We find no reversible error in the parts of the oral charge excepted to.
As the facts will be tried again by a jury, we refrain from any ruling upon the sufficiency of defendant's adverse possession as against plaintiff's request for general affirmative charges in her favor upon that issue. See, however, the following cases, which are more or less in point: Brannan v. Henry, 175 Ala. 454, 57 So. 967; Bass v. Jackson Lumber Co., 169 Ala. 455, 53 So. 800; Owen v. Moxon, 167 Ala. 615, 52 So. 527; Chastang v. Chastang, 141 Ala. 451, 37 So. 799, 109 Am. St. Rep. 45; McCreary v. Jackson Lumber Co., 148 Ala. 247, 41 So. 822; Alexander v. Savage, 90 Ala. 383, 8 So. 93; Farley v. Smith, 39 Ala. 38.
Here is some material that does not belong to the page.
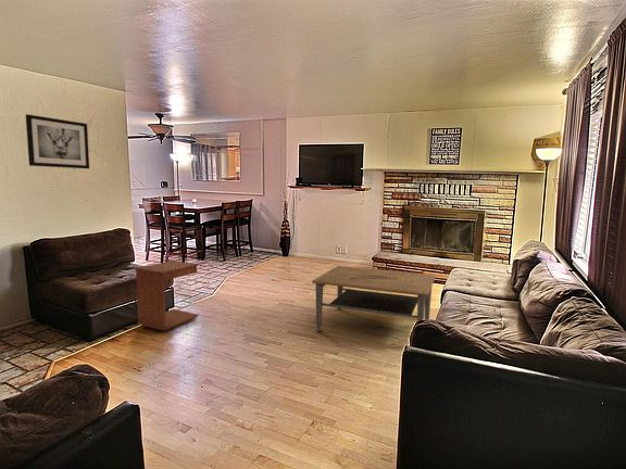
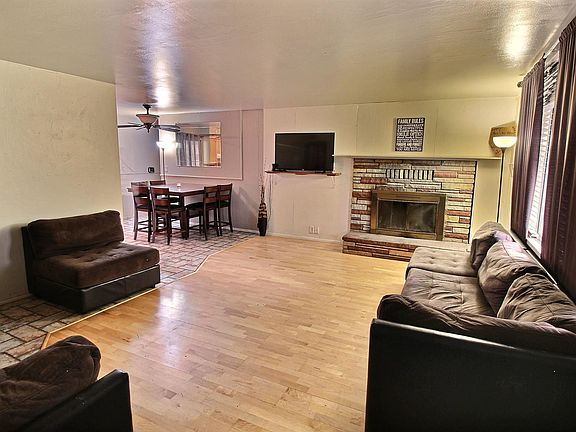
- wall art [25,113,90,169]
- side table [135,259,199,332]
- coffee table [311,265,437,332]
For the errors noted the judgment will be reversed, and the cause remanded for another trial.
Reversed and remanded.
ANDERSON, C. J., and MAYFIELD and THOMAS, JJ., concur.
On Rehearing.
One of the tracts in said suit was purchased from the government, on or before March 15, 1837, by Arthur McFall, to whom a patent was issued on September 20, 1839. It is contended that, as the patentee's deed to plaintiff's ancestor was made on September 24, 1838, it passed no title to him. It does not appear whether the entryman had made final payment before his alienation of the land, but, whether he had or not, his warranty deed carried to his grantee the legal title afterwards acquired by patent.
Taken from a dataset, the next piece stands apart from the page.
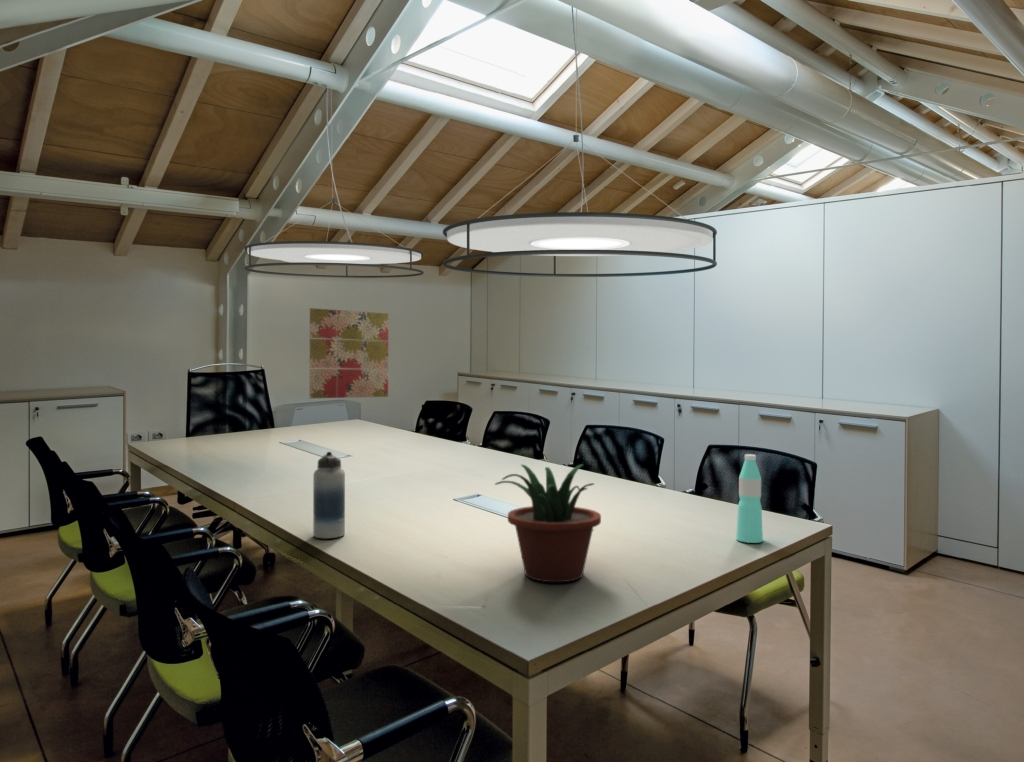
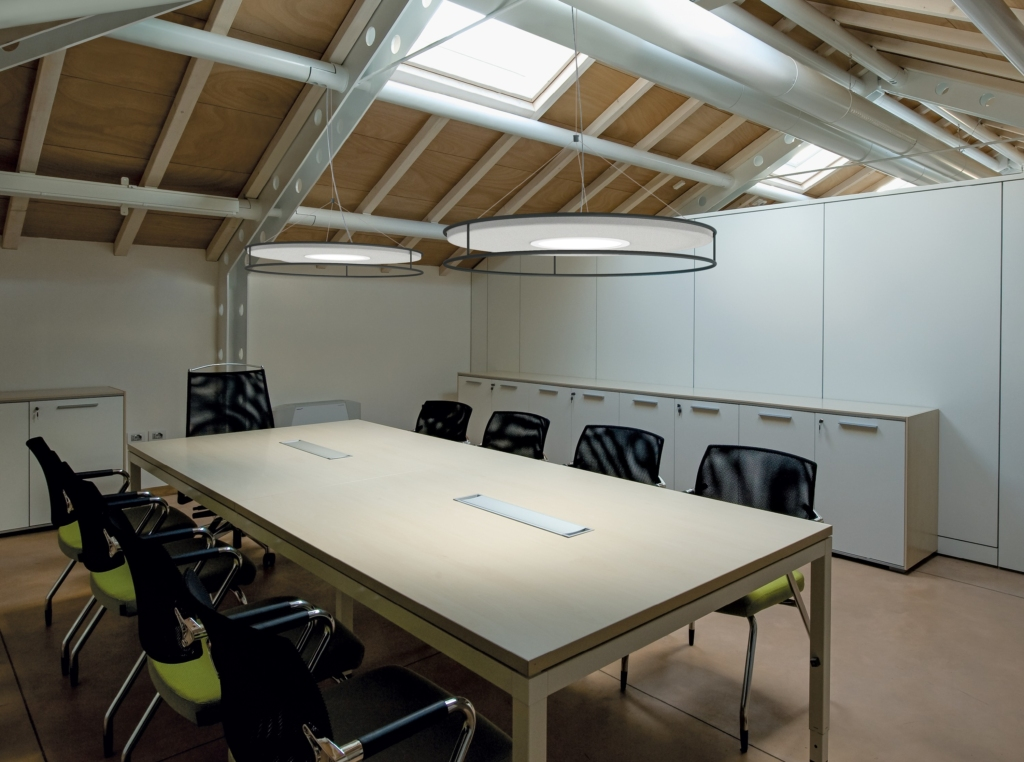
- water bottle [312,451,346,540]
- wall art [309,307,389,399]
- water bottle [735,453,764,544]
- potted plant [494,463,602,583]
The deed from Arthur McFall to Wm. McFall appears to have been signed by mark, and was acknowledged before a Mississippi justice of the peace, without formal attestation. Without proof of the official authority of the certifying officer, this deed was not entitled to registration. Clay's Dig. p. 153, § 8. But since there was no law, prior to the Code of 1852 (section 1266) requiring the attestation by two witnesses of a deed signed by mark (Hendon v. White, 52 Ala. 597, 603), this deed was prima facie validly executed; and, under the provisions of sections 3382 and 3374 of the Code of 1907, a certified transcript of its record dispensed with proof of its execution. Indeed, we do not find that defendant in any way objected to its admission.
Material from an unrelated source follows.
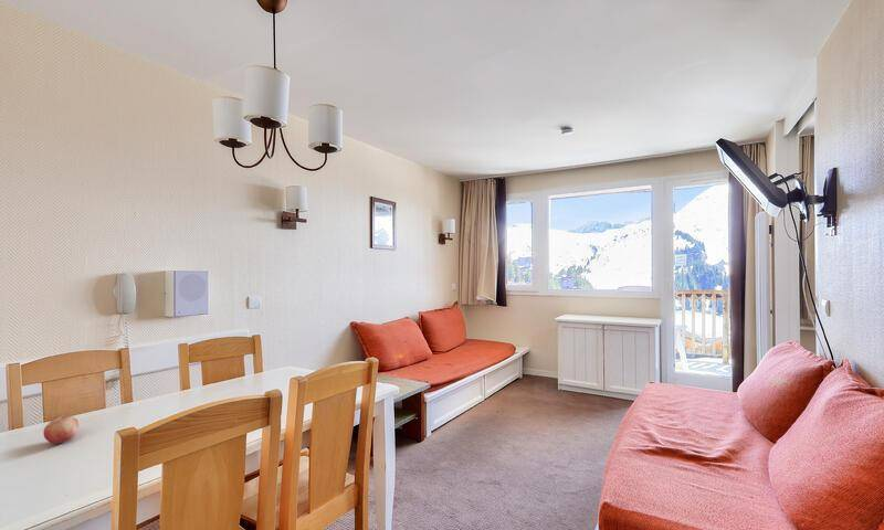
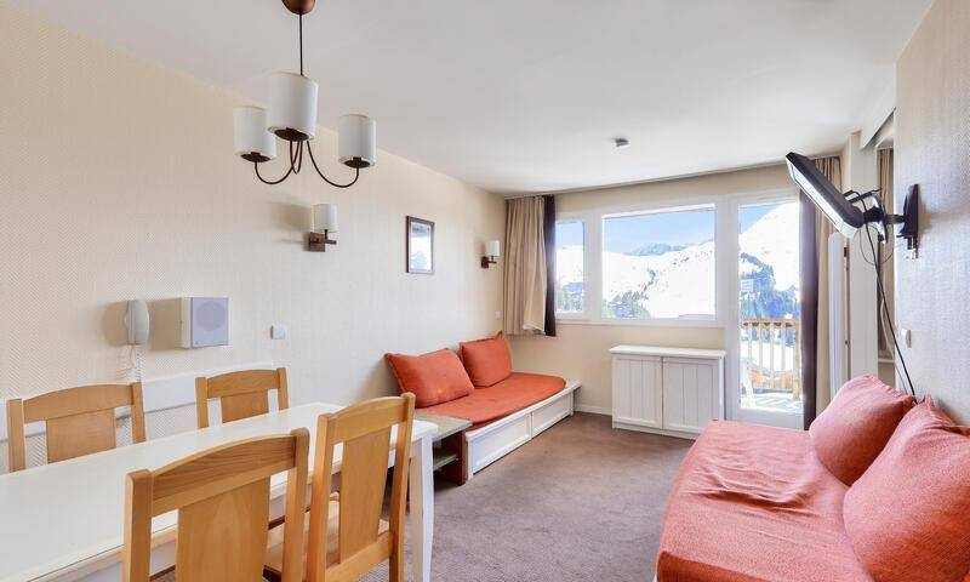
- fruit [43,415,80,445]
There is no merit in defendant's contention that there was a variance between the complaint and the evidence, in that the complaint alleges prior possession in plaintiff and the proof shows only a constructive possession by virtue of documentary title. Prior constructive possession has always been deemed sufficient to authorize a recovery in statutory ejectment, when supported by the paramount legal title. The broadening of the form of the complaint effected by section 1530 of the Code of 1896 (see Jackson v. Tribble, 156 Ala. 480, 47 So. 310), so as to permit an allegation either of prior possession or of legal title, was obviously not intended to change the established conception of prior possession as being either actual or constructive, and it cannot be given that effect.
The petition for rehearing must be overruled.
ANDERSON, C. J., and MAYFIELD and THOMAS, JJ., concur.